Par simple curiosité, par fantasme ou initié(e) par un(e) libertin(e), comment vient-on à l’échangisme ? « Ça s’est imposé à moi assez naturellement », se souvient Sara, 35 ans, qui a connu ses « premiers plans avec deux mecs à 20 ans. Je n’allais pas en club au départ, c’étaient plutôt des soirées privées qui prenaient une tournure sexuelle. Quelques années plus tard, ça s’est structuré », raconte-t-elle. « Je n’ai jamais été gênée quand quelqu’un entrait dans la pièce alors que je faisais l’amour. L’échangisme était pour moi une évidence.
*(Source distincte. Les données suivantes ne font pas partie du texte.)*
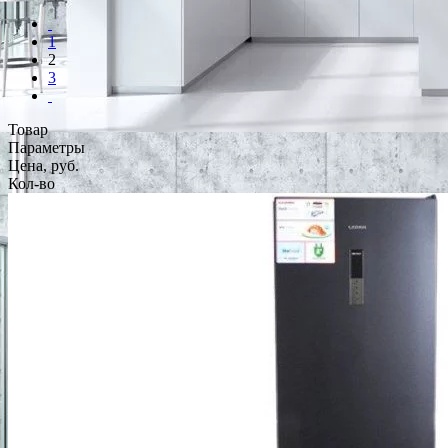
1
2
3
Товар
Параметры
Цена, руб.
Кол-во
Ma pudeur, je la place ailleurs : je dévoile mon corps, mais pas mes sentiments ». Avec son compagnon, qui affiche deux décennies de plus, elle se rend souvent en club. « Il m’a fait découvrir le Cap d’Agde, on s’y rend entre deux et quatre fois par an désormais ». Son homme, elle l’a d’ailleurs rencontré… en club ! « Il est entré dans l’alcôve alors que j’étais avec mon amant de l’époque. On a fait l’amour tous les trois, et il avait oublié son ticket conso. Je l’ai rattrapé, il m’a proposé de m’offrir un verre. On a fait les choses dans le désordre ! » Aujourd’hui, Sara est heureuse et amoureuse. Mais voir celui qu’on aime frayer avec d’autres femmes, cela ne suscite-t-il pas un brin de jalousie ? « Je suis infiniment jalouse », concède-t-elle, « mais tout dépend de l’attitude de la fille. Si elle m’intègre au jeu, tout va bien. Si elle cherche à l’isoler, ça me met dans une colère noire ».
Le libertinage, ou la liberté de refuser
La jalousie peut être un corolaire de l’échangisme. La contrainte, jamais. « Mon mec fréquentait des clubs avec son ex. De mon côté, l’idée de pratiquer l’échangisme ne m’avait jamais effleurée », explique Camille, 29 ans. « Il l’a suggéré à plusieurs reprises. le crois que je le sentais m’échapper, alors j’ai accepté qu’on y aille ensemble. La peur au ventre ! Dans mon esprit, un club, c’était un endroit glauque où on baise en tas. Ça m’a rassurée de constater que ce n’était pas le cas. On a fait l’amour tous les deux; jusque là, ça allait. Ensuite, il a ciblé un couple. On a commencé à se chauffer avec la femme, puis il est allé avec elle et moi avec son conjoint. Il ne me plaisait pas plus que ça physiquement, sa façon de me toucher non plus. Et puis j’ai vu cette fille sucer mon mec, je suis devenue dingue. Je ne l’ai pas supporté. On s’est séparé juste après, ça avait brisé quelque chose ». D’autres, comme Arnaud, célibataire de 31 ans, fréquentent clubs et soirées privées pour s’amuser. « Je me rends dans des saunas et des soirées où les hommes seuls sont autorisés. Ce qui n’est pas fréquent ! J’y vais pour baiser, on ne va pas se mentir. J’aime cette transgression, le fait de passer outre les interdits ». Cependant, tempère-t-il, « si je suis en couple un jour, jamais je n’amènerai ma copine à ce genre de soirées. Jen ai trop vu… Et surtout, quand j’aime, je ne partage pas ».